----- RECORDS FOR THIS TASK -----

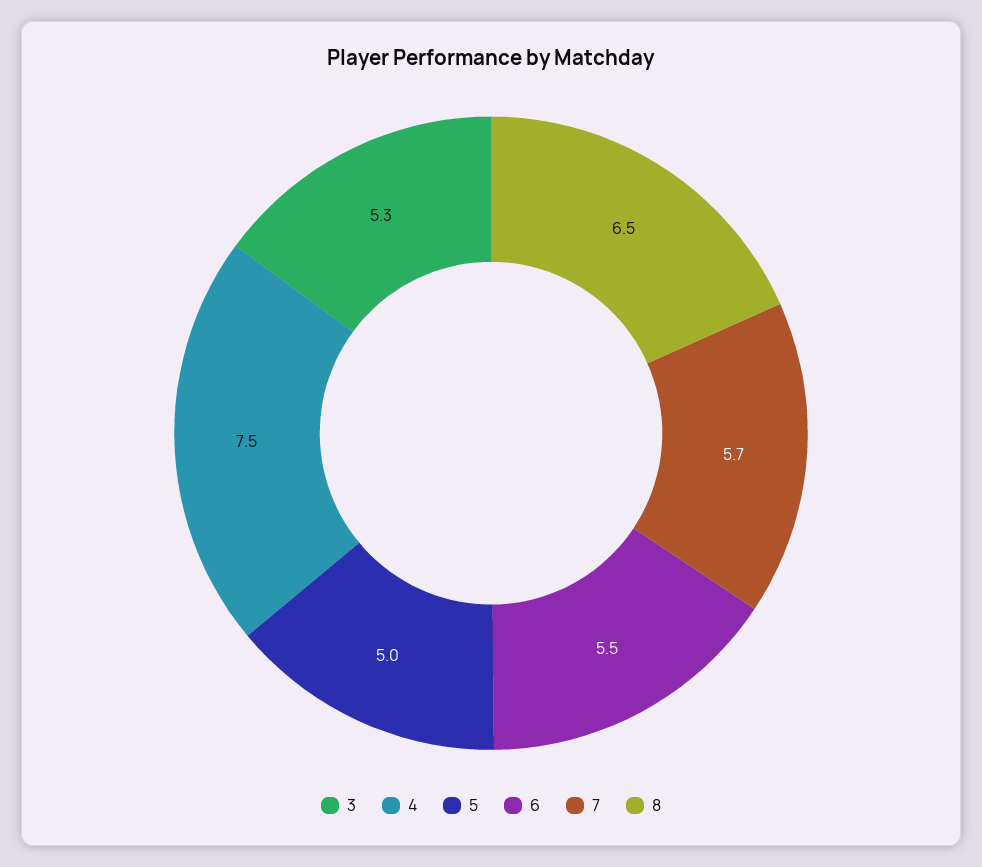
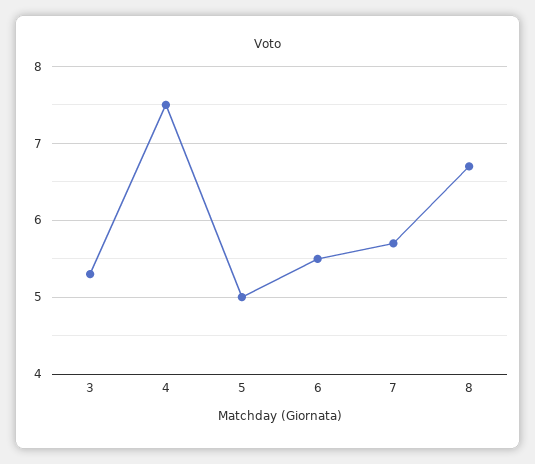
8: 6.5 -> 6.7

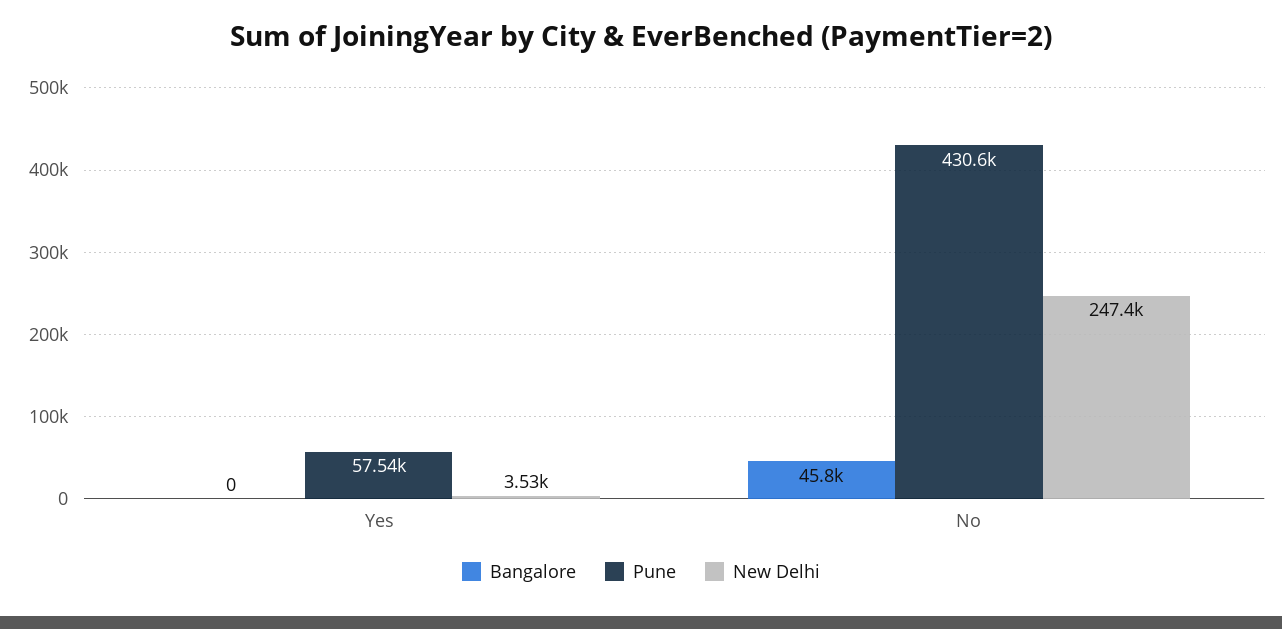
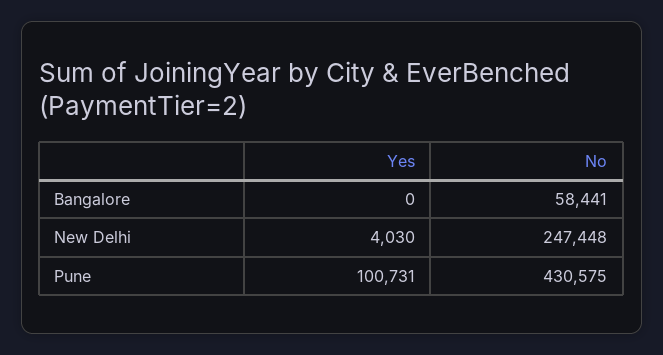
Pune, Yes: 57540 -> 100731
New Delhi, Yes: 3530 -> 4030
Bangalore, No: 45800 -> 58441

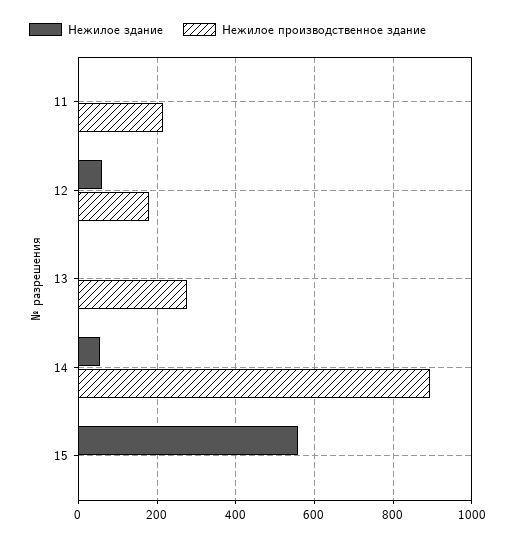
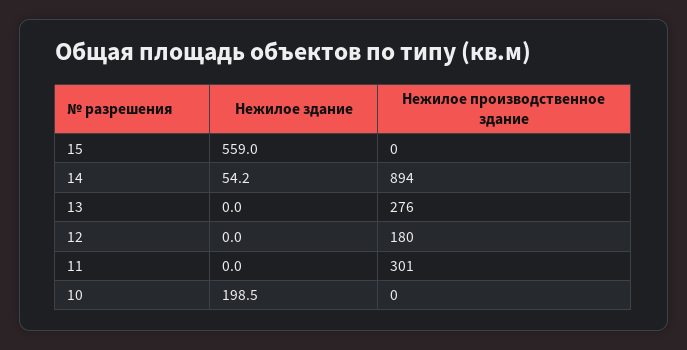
Нежилое производственное здание, 11: 220 -> 301
Нежилое здание, 12: 60 -> 0
Нежилое здание, 10: none -> 198.5
Нежилое производственное здание, 10: none -> 0

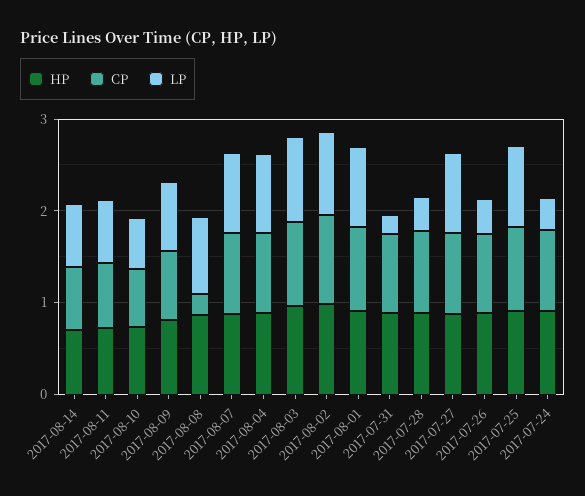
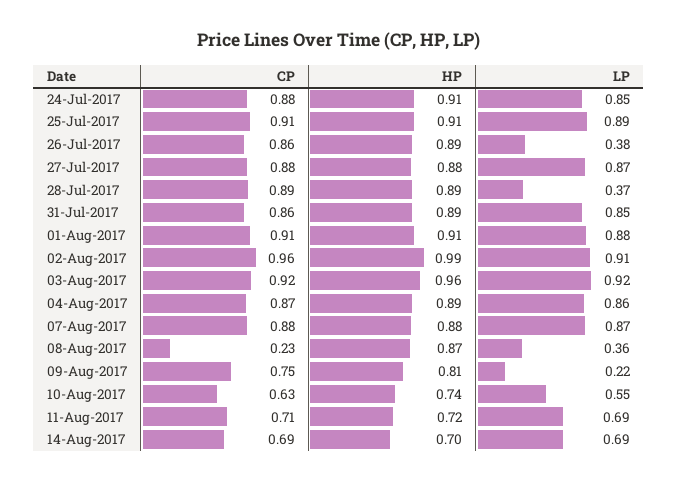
LP, 2017-08-09: 0.8 -> 0.22
LP, 2017-08-08: 0.8 -> 0.36
LP, 2017-07-31: 0.2 -> 0.85
LP, 2017-07-24: 0.4 -> 0.85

-----

- _JOB_:
The records above should be output exactly, but without any of their pictures.

- _RESULT FOR THIS TASK_:
8: 6.5 -> 6.7

Pune, Yes: 57540 -> 100731
New Delhi, Yes: 3530 -> 4030
Bangalore, No: 45800 -> 58441

Нежилое производственное здание, 11: 220 -> 301
Нежилое здание, 12: 60 -> 0
Нежилое здание, 10: none -> 198.5
Нежилое производственное здание, 10: none -> 0

LP, 2017-08-09: 0.8 -> 0.22
LP, 2017-08-08: 0.8 -> 0.36
LP, 2017-07-31: 0.2 -> 0.85
LP, 2017-07-24: 0.4 -> 0.85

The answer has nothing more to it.